Bob Wiseman

  • Bob Wiseman
  • Bob Wiseman Sings Wrench Tuttle: In Her Dream (Can. Risqué Disque) 1989  (Risqué Disque/Atlantic) 1990 
  • Presented by Lake Michigan Soda (Can. Warner Music) 1991 
  • City of Wood (Can. Warner Music) 1992 
  • Hits of the '60s and '70s [tape] (Can. Death of Vinyl Entertainment) 1992 
  • Beware of Bob (Can. Sabre Toque) 1994 
  • In by Of (Bar/None) 1994 
  • Accidentally Acquired Beliefs (Can. Warner Music) 1996 
  • More Work Songs From the Planet of the Apes (Can. GFC) 1997 
  • Bruce McCulloch
  • Shame-Based Man (Atlantic) 1995 

It’s lucky Bob Wiseman never got to be a contestant on What’s My Line. When Arlene Dahl and Bennett Cerf pulled off their masks and looked eagerly for the correct answer to their futile supposings, the nondescript Canadian who stood before them might be hard-pressed to explain what exactly it is that he does, since it changes so radically depending on what he’s doing. Until 1992’s Lost Together, when the group’s dedication to country-rock became definite and his outside interests grew too demanding, he contributed barrelhouse piano, florid organ and rustic accordion to Blue Rodeo. He’s co-written, produced and played on records for a wide variety of artists, from Ron Sexsmith and Eugene Chadbourne to Barenaked Ladies, Jane Siberry and Edie Brickell; he’s also created scores for Canadian television. According to record company bumpf, he’s also a monologist, painter, photographer and jazz pianist. Far from seeming like a daunting over-achiever, this odd duck is a truly fascinating and unpredictable figure.
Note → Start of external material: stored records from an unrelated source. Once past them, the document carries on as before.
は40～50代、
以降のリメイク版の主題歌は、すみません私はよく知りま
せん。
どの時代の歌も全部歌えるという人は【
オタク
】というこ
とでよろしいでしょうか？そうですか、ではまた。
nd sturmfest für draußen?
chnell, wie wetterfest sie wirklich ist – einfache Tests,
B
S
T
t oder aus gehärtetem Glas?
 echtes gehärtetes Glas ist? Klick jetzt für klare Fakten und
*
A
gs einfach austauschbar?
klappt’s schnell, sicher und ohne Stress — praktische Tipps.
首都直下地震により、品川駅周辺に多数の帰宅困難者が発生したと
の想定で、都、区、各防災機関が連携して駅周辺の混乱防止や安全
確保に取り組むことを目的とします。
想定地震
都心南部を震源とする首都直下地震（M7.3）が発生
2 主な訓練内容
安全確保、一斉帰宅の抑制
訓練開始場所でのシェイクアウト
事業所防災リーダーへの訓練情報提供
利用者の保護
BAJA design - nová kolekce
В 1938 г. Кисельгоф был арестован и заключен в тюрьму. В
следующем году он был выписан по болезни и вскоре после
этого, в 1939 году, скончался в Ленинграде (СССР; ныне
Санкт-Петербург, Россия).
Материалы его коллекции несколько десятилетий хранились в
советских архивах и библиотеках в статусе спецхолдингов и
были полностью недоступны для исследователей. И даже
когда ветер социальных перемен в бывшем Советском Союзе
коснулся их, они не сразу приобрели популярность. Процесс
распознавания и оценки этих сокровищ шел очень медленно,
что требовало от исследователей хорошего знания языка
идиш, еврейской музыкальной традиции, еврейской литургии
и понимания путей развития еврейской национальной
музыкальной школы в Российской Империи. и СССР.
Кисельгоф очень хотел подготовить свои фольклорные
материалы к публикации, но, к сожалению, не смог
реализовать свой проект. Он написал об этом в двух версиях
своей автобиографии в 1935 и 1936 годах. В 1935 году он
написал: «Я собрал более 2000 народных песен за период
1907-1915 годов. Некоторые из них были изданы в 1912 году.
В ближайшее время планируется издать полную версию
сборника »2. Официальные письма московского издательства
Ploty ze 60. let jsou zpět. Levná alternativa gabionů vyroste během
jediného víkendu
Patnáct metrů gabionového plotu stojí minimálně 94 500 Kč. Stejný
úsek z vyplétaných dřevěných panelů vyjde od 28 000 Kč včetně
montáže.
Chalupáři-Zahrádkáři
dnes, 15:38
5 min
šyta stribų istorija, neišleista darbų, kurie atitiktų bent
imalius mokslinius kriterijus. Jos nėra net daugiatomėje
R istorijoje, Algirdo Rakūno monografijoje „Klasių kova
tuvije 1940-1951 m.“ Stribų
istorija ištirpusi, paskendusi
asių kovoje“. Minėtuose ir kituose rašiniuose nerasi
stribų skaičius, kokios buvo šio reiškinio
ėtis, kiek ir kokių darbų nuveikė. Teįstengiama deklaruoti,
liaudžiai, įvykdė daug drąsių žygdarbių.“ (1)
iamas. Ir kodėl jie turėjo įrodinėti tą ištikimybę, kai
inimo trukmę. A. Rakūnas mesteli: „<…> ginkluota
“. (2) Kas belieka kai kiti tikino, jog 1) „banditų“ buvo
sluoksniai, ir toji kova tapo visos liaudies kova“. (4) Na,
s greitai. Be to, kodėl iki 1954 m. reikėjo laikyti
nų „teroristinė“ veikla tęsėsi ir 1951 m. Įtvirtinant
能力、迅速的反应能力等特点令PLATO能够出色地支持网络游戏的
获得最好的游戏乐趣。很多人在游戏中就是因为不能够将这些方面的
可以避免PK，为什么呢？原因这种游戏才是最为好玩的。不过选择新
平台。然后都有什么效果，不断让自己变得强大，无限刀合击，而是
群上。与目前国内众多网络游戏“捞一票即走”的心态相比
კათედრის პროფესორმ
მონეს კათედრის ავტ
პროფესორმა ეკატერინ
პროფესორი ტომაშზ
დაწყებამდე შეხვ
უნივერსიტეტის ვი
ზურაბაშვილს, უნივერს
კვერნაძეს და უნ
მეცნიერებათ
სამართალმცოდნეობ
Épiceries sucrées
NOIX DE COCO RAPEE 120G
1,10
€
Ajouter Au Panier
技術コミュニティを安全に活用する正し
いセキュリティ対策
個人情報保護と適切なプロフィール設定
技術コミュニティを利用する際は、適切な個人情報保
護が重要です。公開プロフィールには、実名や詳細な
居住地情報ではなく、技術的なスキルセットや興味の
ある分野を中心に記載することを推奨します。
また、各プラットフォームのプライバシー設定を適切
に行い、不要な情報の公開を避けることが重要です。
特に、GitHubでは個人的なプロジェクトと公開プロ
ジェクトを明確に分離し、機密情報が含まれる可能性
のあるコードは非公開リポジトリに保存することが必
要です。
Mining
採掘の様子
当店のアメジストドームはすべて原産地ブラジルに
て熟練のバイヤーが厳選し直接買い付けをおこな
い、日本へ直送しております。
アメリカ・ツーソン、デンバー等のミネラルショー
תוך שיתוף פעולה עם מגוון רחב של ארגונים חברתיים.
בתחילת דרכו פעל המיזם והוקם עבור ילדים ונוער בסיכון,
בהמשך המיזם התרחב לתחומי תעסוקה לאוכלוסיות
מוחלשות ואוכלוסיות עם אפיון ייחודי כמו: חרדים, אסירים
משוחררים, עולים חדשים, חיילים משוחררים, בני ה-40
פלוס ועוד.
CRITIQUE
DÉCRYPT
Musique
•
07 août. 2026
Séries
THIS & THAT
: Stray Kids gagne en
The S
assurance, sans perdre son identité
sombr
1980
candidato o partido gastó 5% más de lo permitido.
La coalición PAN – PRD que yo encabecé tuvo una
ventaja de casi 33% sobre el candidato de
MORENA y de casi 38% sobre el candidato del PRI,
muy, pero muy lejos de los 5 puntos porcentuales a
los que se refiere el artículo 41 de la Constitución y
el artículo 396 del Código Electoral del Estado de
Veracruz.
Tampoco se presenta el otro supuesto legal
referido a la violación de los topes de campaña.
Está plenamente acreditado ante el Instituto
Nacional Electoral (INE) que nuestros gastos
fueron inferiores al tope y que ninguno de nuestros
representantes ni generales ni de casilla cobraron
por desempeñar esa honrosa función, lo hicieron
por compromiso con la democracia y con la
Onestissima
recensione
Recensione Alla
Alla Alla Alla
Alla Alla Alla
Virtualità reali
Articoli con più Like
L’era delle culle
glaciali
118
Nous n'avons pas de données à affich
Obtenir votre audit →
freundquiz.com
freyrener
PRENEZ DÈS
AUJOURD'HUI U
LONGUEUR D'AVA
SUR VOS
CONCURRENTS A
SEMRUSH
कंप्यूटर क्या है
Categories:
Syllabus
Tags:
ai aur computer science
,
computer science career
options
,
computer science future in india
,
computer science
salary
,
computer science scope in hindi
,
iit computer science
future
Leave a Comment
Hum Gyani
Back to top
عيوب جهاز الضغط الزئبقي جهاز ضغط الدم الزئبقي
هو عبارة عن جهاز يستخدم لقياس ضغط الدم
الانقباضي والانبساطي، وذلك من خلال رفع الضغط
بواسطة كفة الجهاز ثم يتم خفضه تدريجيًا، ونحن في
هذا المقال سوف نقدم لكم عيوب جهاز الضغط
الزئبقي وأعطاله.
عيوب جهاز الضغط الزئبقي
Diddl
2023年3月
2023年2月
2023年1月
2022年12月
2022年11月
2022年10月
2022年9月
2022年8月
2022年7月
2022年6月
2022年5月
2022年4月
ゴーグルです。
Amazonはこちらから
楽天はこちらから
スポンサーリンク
In 1989, Wiseman branched out of Blue Rodeo with In Her Dream, an album whose fictional conceit was that its lyrics came from letters written to Wiseman by “poet, traveller, activist and philosopher” Wrench Tuttle. (“Currently he lives in Atlanta where he studies movement classes.”) In Her Dream is an offbeat mixture of heavy-duty political protest (“Just Tourists” and “No Commotion” both concern the fatal French bombing of a Greenpeace ship; “Bhopal (Driftnet Plan)” is an indictment of Union Carbide’s greed as the cause of the disastrous poison leak in India) and rollicking, likable folk-to-rock, played mostly on acoustic guitar and piano, with phone messages, a news broadcast and other offbeat ingredients keeping the hops hopping. In a whimsical fantasy, Wiseman musters a dose of backward electric psychedelia for “Airplane on the Highway,” which complains about the hassle of driving with wings: “They say there once were airplanes that in the sky flew.” Wiseman sings in a casual but engaging voice that squawks a bit like Gordon Gano’s but reeks of personality; among the guests are Mary Margaret O’Hara (vocals), Ben Mink (violin) and future Ani DiFranco drummer Andy Stochansky (voice).

Wiseman’s next two solo albums, which find him turning down the giddiness in favor of devastating sardonicism and stand-your-ground current-events anger, weren’t released in America, but all three are conveniently sampled on the cleverly titled and remarkably stirring In by Of. Although the topicals from In Her Dream were left behind, the six songs that represent it are good choices, and the nine selections from Presented by Lake Michigan Soda and City of Wood provide enough searing commentary to make up the difference. “How Round the Earth” uses the telling of an anti-Semitic beating Wiseman evidently suffered as a twelve-year-old as the context for a wry refutation of impersonal politics. “Ice Cube’s got a new record out/I read about his press conference/He talked about history/About the Jewish conspiracy/And it occurred to me to say/Ice Cube, I live at 848 Oak Street/You should come over and have tea/I’ll show you my bank account/I’ll show you the car I drive/And then maybe you’ll decide/The earth isn’t flat.” Even more ardent about the carriage of injustice, “Have a Nice Day” is an intricate and detailed attack on an attorney who represents reality-denying reactionaries; the harshly worded “City of Wood” damns the blame-the-victim defense and the actual aggressor in a sex attack, using crudely thumped bass keys of a piano for creepy accompaniment. Able to make righteous rage and righteous rock go head to head as well as hand in hand, Wiseman sets up a compelling dichotomy that makes hard ideas very hard not to swallow.

Wiseman co-wrote, produced and plays on Shame-Based Man, the inexplicable, unclassifiable and barely defensible 1995 album by Bruce McCulloch (no, not him, the other one) from Kids in the Hall. Beyond an amusing vintage simulation of the Doors (“Doors”), Wiseman’s part in abetting the dryly absurdist comic’s nearly futile attempt to set his supposed-to-be-funny-and-touching nonsense to music — with all the bad words and rock references not found on the TV show — is well-crafted and inconspicuous, which is easily the best thing that can be said about the record.